-- EXTRACT TO READ --
=== Section Start ===

Raiford was sent to the state’s disciplinary board for abandoning his client. In April 2022, he was reprimanded by them.
“If I wasn’t willing to face the penalty that was coming, nobody would’ve listened to a damn thing I said,” Raiford told BlackPittsburgh. “Sometimes you got to do acts of civil disobedience, and courtroom disobedience, and legal disobedience in order to draw attention to the injustices in the system that they’re supposed to be paying attention to.”
After the Raiford incident, some state representatives called for Zappala to be removed from office. Earlier this year, a Washington, DC-based civil rights organization filed an ethics complaint with the state disciplinary board. Attorneys cited the Raiford incident and media reports this year that prosecutors were told to be cautious about offering plea deals in light of the upcoming election. So far, Zappala has not faced any reprimand by the disciplinary board.
Racial disparities in enforcement exist in other areas of Allegheny County’s criminal legal system. Arrest data from the Pittsburgh Bureau of Police show that more than two-thirds of the people arrested this year were Black, and less than 30% were white. Similarly, 66% of the people incarcerated in the Allegheny County Jail are Black—an incarceration rate nearly 12 times higher than that of white people.
The jail’s population—along with the number of cases prosecuted by the Allegheny County DA’s office—steeply declined during the COVID-19 pandemic. In 2019, the DA brought about 11,000 cases. In 2020, the number of cases dropped to approximately 7,000, and the jail’s population fell by over 1,000 people. But both the jail population and the number of cases brought by the DA have been rising since the beginning of this year. The monthly case rate is on track to reach pre-pandemic levels; 1040 cases were filed in December of 2019 and 899 were filed in August. And the jail’s population has grown by over 300 people since the beginning of this year.
At the same time, an August audit from the county comptroller found that the jail has been struggling with adequate staffing to deal with all the prisoners, including securing staff in critical medical positions. The staffing problems are a contributor to an ongoing crisis of deaths at the Allegheny County jail.

=== Section End ===

-- WHAT THE EXERCISE ASKS --
According to the excerpt on Allegheny County's criminal legal system, roughly how many cases did the DA bring in 2019?

-- Keypoint data per instance --

=== Section Start ===

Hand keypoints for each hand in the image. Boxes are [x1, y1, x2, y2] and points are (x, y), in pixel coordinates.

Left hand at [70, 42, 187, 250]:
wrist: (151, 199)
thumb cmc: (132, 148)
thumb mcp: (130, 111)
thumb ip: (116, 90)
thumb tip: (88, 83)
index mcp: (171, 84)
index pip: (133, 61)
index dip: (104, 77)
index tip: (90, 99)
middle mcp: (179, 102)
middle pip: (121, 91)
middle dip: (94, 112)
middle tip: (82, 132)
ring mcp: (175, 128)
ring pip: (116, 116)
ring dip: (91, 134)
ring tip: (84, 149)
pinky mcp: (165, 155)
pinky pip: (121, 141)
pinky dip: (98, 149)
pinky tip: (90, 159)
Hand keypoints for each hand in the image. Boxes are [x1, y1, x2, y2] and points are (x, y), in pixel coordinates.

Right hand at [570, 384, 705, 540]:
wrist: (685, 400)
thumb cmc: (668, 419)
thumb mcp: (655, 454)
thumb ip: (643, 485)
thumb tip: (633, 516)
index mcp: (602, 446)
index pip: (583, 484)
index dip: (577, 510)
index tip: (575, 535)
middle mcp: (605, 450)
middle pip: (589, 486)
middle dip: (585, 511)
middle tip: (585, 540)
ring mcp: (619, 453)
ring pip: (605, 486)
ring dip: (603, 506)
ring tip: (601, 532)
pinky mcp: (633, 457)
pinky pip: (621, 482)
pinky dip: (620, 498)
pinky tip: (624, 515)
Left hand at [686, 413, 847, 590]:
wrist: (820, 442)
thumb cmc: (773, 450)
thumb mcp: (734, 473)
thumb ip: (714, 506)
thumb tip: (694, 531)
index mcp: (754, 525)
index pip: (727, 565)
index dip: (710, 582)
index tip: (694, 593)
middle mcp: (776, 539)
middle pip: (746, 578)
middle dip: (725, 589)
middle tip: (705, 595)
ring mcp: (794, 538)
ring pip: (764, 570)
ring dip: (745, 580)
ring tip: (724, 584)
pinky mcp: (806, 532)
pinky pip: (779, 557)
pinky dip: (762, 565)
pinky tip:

=== Section End ===

-- ANSWER SPACE --
About 11,000 cases.